Instead of handing authority to her fifteen-year-old son, Empress Dowager Hu resumed her regency in 525. Her second regency, characterized by corruption and lawlessness, has been described as the beginning of the end of Northern Wei. The whole of north China was in open rebellion by then and the capable officials who had assisted her in her first regency had either died of old age or been murdered. Sometime during this second regency, Empress Dowager Hu, in order to further enhance her clan's prestige, married a daughter of her cousin Hu Sheng to Emperor Xiaoming, to be his empress. However, Emperor Xiaoming favored his concubine Consort Pan, and Empress Hu and the other concubines did not receive much favor from him.
By this time, Emperor Xiaoming, aged 18, was tired of the hold that his mother had on his administration, and he further despised Zheng Yan and Xu Ge.
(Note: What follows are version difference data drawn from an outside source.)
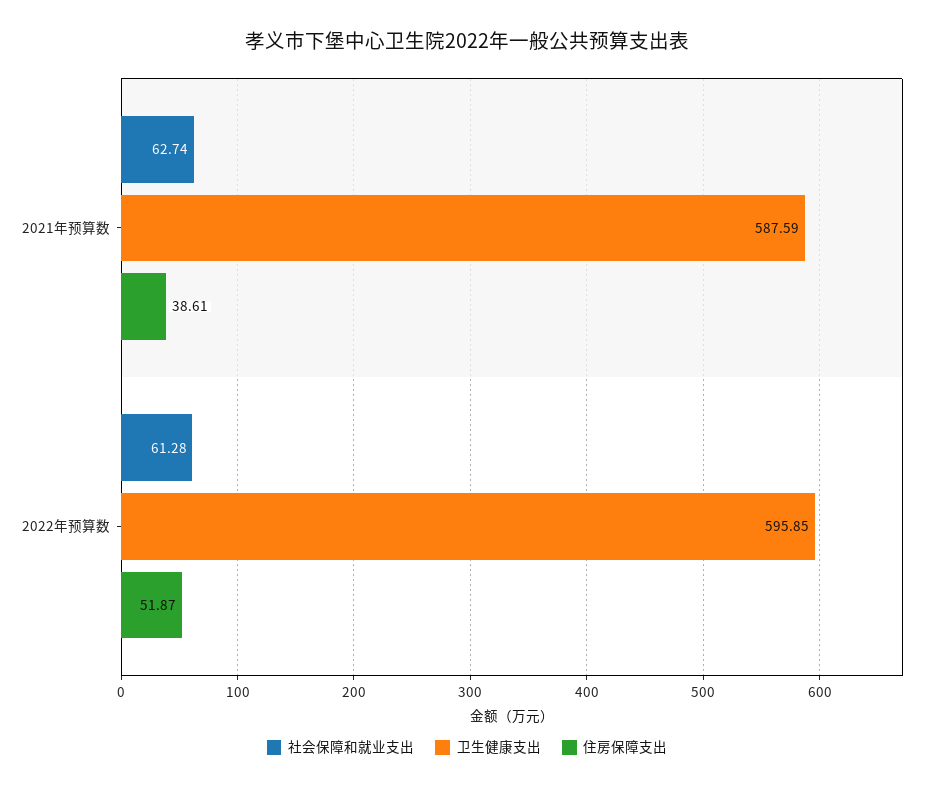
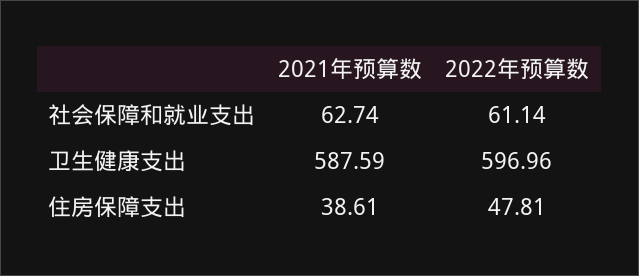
  {
    "社会保障和就业支出": {
      "2021年预算数": 62.74,
-     "2022年预算数": 61.28
+     "2022年预算数": 61.14
    },
    "卫生健康支出": {
      "2021年预算数": 587.59,
-     "2022年预算数": 595.85
+     "2022年预算数": 596.96
    },
    "住房保障支出": {
      "2021年预算数": 38.61,
-     "2022年预算数": 51.87
+     "2022年预算数": 47.81
    }
  }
He, therefore, sent secret messengers to the general Erzhu Rong, who controlled the region around Bing Province (并州, modern central Shanxi), ordering him to advance on Luoyang to force Empress Dowager Hu to remove Zheng and Xu. After Erzhu advanced to Shangdang (上黨, in modern Changzhi, Shanxi), Emperor Xiaoming suddenly changed his mind and sent messengers to stop him, but the news leaked. Zheng and Xu, therefore, advised Empress Dowager Hu to have Emperor Xiaoming poisoned. She did so, and after initially announcing that Emperor Xiaoming's "son" by Consort Pan would succeed him, admitted that the "son" was actually a daughter, and instead selected Yuan Zhao the son of Yuan Baohui the Prince of Lintao, two-years in age, to succeed Emperor Xiaoming.
Erzhu Rong had other ideas, however. He proclaimed his own protégé - Yuan Ziyou, a grandson of Emperor Xianwen - emperor in 528 and married him to his daughter, whom he gave the title Empress of Northern Wei. The gates of the capital were opened from the inside the following day by relatives of Empress Dowager Hu’s own favorites and two days after that she was drowned, while Erzhu Rong’s soldiers killed thousands of Han Chinese and pro-Chinese officials and their families. Empress Dowager Hu’s sister collected her remains and placed them in Shuangling Buddhist Temple.
Empress Dowager Hu was considered intelligent, capable of understanding many things quickly, but she was also overly lenient and tolerant of corruption.
Lady Hu was a concubine of Emperor Xuanwu. She bore him a son.